▶ [Text]:
=== Begin Enclosure ===
Prior to taking her next vacation, the first week of July, Cindy told her coworkers that she hadn’t spoken to Caylee in a while, but she relayed the story that Casey had given her about Busch Gardens, the car accident, and Zanny, who Cindy had been mentioning to coworkers for months, though Cindy admitted she’d never met her. Like so many other people, Polisano thought the story Casey was selling her mother was preposterous. She recalled wondering why Cindy was taking it at face value.

Cindy took her vacation as scheduled, but when she came back to work, she told her coworkers that she hadn’t seen Caylee. She’d talked to Casey numerous times, but she’d gotten a million excuses why Caylee couldn’t come to the phone. Then Polisano recalled on July 15, Cindy took a call from George. Casey’s car had been found in Orlando. Debbie told her she should get the car, find out what was going on, locate Casey, and go home. A short time later that day, Cindy returned to work (presumably before she went to find Casey at Tony’s house). Cindy said the Pontiac had been found, and there was a “really, really bad smell in the car.” Cindy didn’t answer when her supervisor asked her if she looked in the trunk.

Polisano told her Cindy needed to go home and contact the police, but Cindy refused, claiming she had too much work. Polisano was so concerned she went to Nilsa Ramos, the area director, who demanded Cindy go home. Later that night, Polisano received a hysterical call from Cindy. She was almost incoherent. “I found Casey and the baby’s gone,” she screamed. “The baby’s missing. We can’t find the baby.

“Oh my God, Debbie. If something happened to the baby or if the baby’s dead, I don’t know what I’m going to do!”
=== End Enclosure ===
▶ [Assigned task 1]: Please write out the listing again from its first line down to the line containing "bagi banyak orang.", changing "manfaat" to "keuntungan" and keeping everything else unchanged.

▶ [Data excerpts]:
=== Begin Enclosure ===
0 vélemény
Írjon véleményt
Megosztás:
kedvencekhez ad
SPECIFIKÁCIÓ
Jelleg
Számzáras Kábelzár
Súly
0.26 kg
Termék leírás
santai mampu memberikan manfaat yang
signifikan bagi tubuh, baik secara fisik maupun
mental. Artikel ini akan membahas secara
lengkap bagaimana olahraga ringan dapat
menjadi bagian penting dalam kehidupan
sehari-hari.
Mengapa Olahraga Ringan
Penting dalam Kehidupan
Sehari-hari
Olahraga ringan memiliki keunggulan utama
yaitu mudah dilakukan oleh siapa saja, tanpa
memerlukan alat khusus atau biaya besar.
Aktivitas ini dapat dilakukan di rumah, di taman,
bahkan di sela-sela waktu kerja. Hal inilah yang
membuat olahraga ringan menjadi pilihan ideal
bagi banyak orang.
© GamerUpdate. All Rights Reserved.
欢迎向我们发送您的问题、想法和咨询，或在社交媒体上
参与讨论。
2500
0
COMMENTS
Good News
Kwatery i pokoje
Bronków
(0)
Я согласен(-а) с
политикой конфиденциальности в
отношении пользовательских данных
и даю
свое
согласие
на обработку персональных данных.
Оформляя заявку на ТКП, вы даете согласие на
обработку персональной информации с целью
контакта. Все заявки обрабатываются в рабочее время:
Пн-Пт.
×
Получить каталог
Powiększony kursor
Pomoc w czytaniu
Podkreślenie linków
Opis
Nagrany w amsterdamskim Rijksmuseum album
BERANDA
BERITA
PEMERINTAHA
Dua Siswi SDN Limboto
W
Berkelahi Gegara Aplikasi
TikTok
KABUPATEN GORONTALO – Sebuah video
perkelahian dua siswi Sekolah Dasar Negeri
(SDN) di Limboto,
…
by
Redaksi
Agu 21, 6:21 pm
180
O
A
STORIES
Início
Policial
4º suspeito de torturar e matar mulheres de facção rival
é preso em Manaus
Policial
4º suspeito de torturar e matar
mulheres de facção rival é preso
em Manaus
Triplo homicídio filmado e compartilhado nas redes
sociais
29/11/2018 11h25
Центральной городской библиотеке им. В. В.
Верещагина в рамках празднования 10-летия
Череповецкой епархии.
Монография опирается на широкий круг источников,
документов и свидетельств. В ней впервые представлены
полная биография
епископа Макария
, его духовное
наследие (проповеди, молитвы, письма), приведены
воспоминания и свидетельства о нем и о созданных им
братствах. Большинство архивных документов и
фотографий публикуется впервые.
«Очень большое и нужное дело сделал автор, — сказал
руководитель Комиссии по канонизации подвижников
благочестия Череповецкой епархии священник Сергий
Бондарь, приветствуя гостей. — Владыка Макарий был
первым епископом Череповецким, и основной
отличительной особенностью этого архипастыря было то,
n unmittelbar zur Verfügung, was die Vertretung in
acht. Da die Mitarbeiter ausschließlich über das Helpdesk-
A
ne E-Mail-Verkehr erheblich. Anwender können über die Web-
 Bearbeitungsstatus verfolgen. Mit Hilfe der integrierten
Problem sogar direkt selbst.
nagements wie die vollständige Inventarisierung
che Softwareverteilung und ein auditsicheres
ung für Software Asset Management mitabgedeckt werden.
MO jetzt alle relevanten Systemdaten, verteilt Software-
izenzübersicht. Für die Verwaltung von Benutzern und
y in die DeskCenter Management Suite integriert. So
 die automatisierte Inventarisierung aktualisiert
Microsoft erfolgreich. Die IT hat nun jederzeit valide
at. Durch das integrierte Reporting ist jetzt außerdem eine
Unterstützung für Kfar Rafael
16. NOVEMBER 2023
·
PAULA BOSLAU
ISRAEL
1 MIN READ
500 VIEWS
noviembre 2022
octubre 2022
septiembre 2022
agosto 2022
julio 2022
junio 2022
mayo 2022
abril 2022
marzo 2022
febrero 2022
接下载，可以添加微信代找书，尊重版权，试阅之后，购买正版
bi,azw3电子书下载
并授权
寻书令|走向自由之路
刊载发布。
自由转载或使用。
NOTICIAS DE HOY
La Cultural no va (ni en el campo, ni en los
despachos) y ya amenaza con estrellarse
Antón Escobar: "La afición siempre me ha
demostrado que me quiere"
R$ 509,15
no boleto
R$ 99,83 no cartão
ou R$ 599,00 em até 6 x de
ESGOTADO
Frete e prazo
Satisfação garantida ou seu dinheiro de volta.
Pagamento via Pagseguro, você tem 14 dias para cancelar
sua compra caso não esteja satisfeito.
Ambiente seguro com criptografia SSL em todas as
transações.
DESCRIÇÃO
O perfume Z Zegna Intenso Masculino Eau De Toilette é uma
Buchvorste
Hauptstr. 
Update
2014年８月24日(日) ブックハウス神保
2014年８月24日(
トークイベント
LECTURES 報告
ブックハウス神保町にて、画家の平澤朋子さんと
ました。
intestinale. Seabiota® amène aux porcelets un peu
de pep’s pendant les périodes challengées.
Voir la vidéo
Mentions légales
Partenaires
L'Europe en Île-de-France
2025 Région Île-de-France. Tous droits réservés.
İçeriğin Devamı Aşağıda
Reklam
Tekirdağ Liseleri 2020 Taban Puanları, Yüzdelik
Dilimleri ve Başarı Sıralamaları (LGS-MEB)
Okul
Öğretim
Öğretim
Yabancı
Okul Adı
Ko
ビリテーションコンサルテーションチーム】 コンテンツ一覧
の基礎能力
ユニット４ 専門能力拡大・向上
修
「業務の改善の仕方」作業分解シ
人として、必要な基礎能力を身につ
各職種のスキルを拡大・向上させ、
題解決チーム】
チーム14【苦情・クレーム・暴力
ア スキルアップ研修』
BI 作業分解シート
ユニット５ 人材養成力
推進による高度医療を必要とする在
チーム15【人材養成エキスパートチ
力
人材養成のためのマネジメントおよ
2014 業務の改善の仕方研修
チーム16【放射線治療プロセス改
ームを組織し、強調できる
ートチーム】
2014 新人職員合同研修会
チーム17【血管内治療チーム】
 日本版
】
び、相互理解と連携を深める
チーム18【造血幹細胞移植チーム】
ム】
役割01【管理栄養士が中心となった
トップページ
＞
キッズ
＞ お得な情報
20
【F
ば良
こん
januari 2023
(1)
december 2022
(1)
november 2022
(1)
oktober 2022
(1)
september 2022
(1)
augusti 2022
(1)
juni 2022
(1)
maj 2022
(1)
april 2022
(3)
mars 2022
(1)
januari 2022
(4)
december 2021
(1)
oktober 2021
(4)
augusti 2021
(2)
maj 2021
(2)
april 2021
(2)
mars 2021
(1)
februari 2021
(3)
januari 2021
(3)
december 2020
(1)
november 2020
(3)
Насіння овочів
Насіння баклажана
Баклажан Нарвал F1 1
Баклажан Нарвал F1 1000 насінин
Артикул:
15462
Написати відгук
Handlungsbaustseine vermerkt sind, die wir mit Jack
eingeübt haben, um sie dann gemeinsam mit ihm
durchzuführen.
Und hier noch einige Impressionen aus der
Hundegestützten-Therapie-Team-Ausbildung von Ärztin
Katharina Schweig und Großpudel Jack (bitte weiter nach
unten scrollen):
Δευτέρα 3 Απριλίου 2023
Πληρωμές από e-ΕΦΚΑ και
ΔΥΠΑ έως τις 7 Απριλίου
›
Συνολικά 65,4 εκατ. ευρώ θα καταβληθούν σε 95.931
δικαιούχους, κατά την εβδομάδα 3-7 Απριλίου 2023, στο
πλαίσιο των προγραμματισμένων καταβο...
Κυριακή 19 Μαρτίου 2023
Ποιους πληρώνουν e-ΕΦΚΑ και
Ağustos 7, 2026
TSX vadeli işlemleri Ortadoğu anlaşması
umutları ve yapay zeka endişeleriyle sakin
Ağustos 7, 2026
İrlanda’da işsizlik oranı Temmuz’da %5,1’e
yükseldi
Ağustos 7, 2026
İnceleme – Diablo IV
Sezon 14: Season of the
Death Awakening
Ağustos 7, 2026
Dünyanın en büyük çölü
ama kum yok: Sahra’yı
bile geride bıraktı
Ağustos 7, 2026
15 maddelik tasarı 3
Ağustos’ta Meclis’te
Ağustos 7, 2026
=== End Enclosure ===
▶ [Assigned task 2]: Copy word for word everything in the account of Cindy and the missing baby from "Prior to taking" down to "at face value.".

▶ [Result 1]:
0 vélemény
Írjon véleményt
Megosztás:
kedvencekhez ad
SPECIFIKÁCIÓ
Jelleg
Számzáras Kábelzár
Súly
0.26 kg
Termék leírás
santai mampu memberikan keuntungan yang
signifikan bagi tubuh, baik secara fisik maupun
mental. Artikel ini akan membahas secara
lengkap bagaimana olahraga ringan dapat
menjadi bagian penting dalam kehidupan
sehari-hari.
Mengapa Olahraga Ringan
Penting dalam Kehidupan
Sehari-hari
Olahraga ringan memiliki keunggulan utama
yaitu mudah dilakukan oleh siapa saja, tanpa
memerlukan alat khusus atau biaya besar.
Aktivitas ini dapat dilakukan di rumah, di taman,
bahkan di sela-sela waktu kerja. Hal inilah yang
membuat olahraga ringan menjadi pilihan ideal
bagi banyak orang.

▶ [Result 2]:
Prior to taking her next vacation, the first week of July, Cindy told her coworkers that she hadn’t spoken to Caylee in a while, but she relayed the story that Casey had given her about Busch Gardens, the car accident, and Zanny, who Cindy had been mentioning to coworkers for months, though Cindy admitted she’d never met her. Like so many other people, Polisano thought the story Casey was selling her mother was preposterous. She recalled wondering why Cindy was taking it at face value.